Wednesday, March 30, 2011

So Good Pasta!



I am sure that this picture does not do this justice, but OMGosh, this is the best dish I think I have ever made. I found it in a Campbell's Kitchen cook book, its called Broccoli and Pasta Bianco. I made it for my family a couple days ago and this is the left overs with a broccoli stuffed chicken breast thrown in for good measure. (Originally we did not have these two things together, this is two different days of leftovers.)
My husband says he hates pasta, so therefore I never cook it, but I saw this recipe and thought it looked so good I just had to try it. It was better than I could have imagined. You have got to try it. Super creamy and super easy and if eaten in moderation not super bad for you. Of course it is carbs covered in cheese and cream of mushroom soup, but seriously you have got to live sometimes. Besides, at least for me, I have cut out so much "bad" stuff from my diet that this didn't kill me. In fact I am slowly losing. So if you love pasta and cheese like I do, you HAVE GOT TO give this a try. You will thank me for it. Even my husband loved it, and that is really saying something.
Oh, and just an FYI, I was in no way compensated for this post. Well unless you count the fact that I got a great meal out of it. Campbell's has no idea I wrote this.

Revamp

I have been thinking about my blog a lot lately, or maybe I should say my lack of blogging. Is my blog what I want, is it what I envisioned when I first started out? No, not really. I wanted a fun, catchy, spunky kind of blog. I don't have that. I feel like my blog moved so far into the weight loss efforts that I even got somewhat bored of it. So I stopped writing, I let it fall by the wayside and I rarely visited. I even got to a point where not only was I not taking time on my own blog, but I was neglecting reading some of my favorites too. Blame it on the winter blues or whatever but I was just not here, or there, or anywhere really.

● DATASET CONTENT:

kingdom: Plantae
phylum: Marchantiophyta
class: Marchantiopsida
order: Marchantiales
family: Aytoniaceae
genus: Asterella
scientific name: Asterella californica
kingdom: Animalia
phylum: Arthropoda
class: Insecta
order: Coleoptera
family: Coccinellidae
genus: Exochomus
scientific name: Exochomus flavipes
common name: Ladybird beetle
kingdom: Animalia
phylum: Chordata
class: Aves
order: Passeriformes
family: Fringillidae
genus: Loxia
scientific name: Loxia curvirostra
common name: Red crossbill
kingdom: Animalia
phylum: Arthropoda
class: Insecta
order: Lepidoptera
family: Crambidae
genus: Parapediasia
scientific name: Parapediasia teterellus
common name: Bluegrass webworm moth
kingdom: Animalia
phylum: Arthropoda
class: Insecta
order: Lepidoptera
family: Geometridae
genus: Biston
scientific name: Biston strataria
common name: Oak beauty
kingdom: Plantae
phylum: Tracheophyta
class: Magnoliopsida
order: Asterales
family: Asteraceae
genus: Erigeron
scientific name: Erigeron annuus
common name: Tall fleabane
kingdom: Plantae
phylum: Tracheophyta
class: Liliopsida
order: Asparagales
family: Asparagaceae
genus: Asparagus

● TASKS:
(A) Say whether each statement agrees with the blog post, answering yes or no and quoting the words of the blog post that decide it: (i) The recipe was found in a Campbell's Kitchen cookbook. (ii) The writer's husband disliked the pasta dish. (iii) Campbell's paid the writer for the post.
(B) Duplicate the blog post word for word from "I have been" to "or anywhere really.".
The listing above comes from a different source than the blog post.

● RESPONSES TO THE EXERCISE:
(A)
(i) Yes: "I found it in a Campbell's Kitchen cook book"
(ii) No: "Even my husband loved it"
(iii) No: "I was in no way compensated for this post."

(B)
I have been thinking about my blog a lot lately, or maybe I should say my lack of blogging. Is my blog what I want, is it what I envisioned when I first started out? No, not really. I wanted a fun, catchy, spunky kind of blog. I don't have that. I feel like my blog moved so far into the weight loss efforts that I even got somewhat bored of it. So I stopped writing, I let it fall by the wayside and I rarely visited. I even got to a point where not only was I not taking time on my own blog, but I was neglecting reading some of my favorites too. Blame it on the winter blues or whatever but I was just not here, or there, or anywhere really.